Working in groups, the students chose a famous painting from a list of 144 artists. After learning about their selected artist, they re-created the work in three dimensions, using cardboard, foam, food containers and more. Then, they had to answer this question: What story would their creation tell if they could bring it to life with movement?
Lastly, they had to figure out how to design that movement.
Students used a motor or a servomotor, which is a motor that contains a position-sensing device; LED lighting; and a Hummingbird Robotics Kit designed for young people.
Using computer coding, they decided how much movement and light their re-creation would need.
“This is our step into the future of remaking learning,” visual art teacher Jayne Sweet said.
“There was a lot of peer mentoring,” she said, especially with the computer component.
“For some, the coding came easy, but for others it was a foreign language,” she said.
Wesley, Mason and Donato DiMucci chose an artwork by British street artist Banksy that depicts a girl on a swing hanging from the letter “A” in the word “PARKING.” The work originally appeared on the wall of a city parking lot in Los Angeles.
“It just looked cool to us,” Mason said of their choice.
To make the swing move, the students used a servomotor to precisely control its position. A vibration motor added movement to model cars in the urban parking lot. Light-emitting diode lighting highlighted the work.
Mrs. Sweet, who also teaches computer coding, said the project is designed to foster the 21st century learning skills of the STEAM — science, technology, engineering, arts, mathematics — initiative: communication, creativity, collaboration and critical thinking.
“The plan is when they go into the business world, they will be able to do problem solving,” she said.
Students Olivia Stetz, McKenna Territo and Justine Shamber chose the surrealist masterpiece “Time Transfixed” by Belgian artist Rene Magritte. In it, a locomotive juts out of a fireplace below a mantel holding a clock and candlesticks.
The girls crafted a locomotive from yogurt containers and a tube, with a recycled lightbulb socket as the smoke stack.
The candlesticks were made from dowel rods, with LED lighting creating flames. A servomotor made the clock move.

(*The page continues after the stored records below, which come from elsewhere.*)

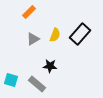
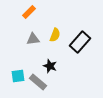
black rectangle: moved 8 px down
gray triangle: rotated 24 degrees clockwise
black star: rotated 16 degrees clockwise
cyan square: moved 7 px right, 4 px up; rotated 24 degrees counterclockwise
gray rectangle: moved 1 px right, 2 px up
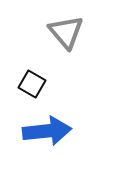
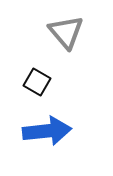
black square: moved 5 px right, 2 px up
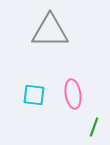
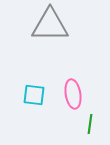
gray triangle: moved 6 px up
green line: moved 4 px left, 3 px up; rotated 12 degrees counterclockwise
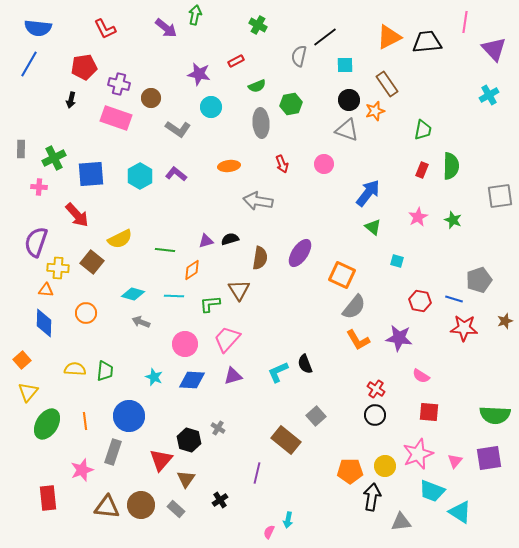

The biggest challenge, McKenna said, was “putting it all together to make it look like the painting.”
Olivia said the hardest part was making it all move.
“It is important to know how to code when you get older,” Justine noted.
Mrs. Sweet said the class could have another long-term benefit.
“Computer science is declining among women enrolled at college,” she said. “Maybe this will help girls want to get into the program.”
When the nine-week course ended in late October, the students presented reports on their artists and projects, after which their work was viewed by other students in their classroom gallery.
During each of the next three nine-week art classes, students will produce similar works, which will also be displayed in the gallery.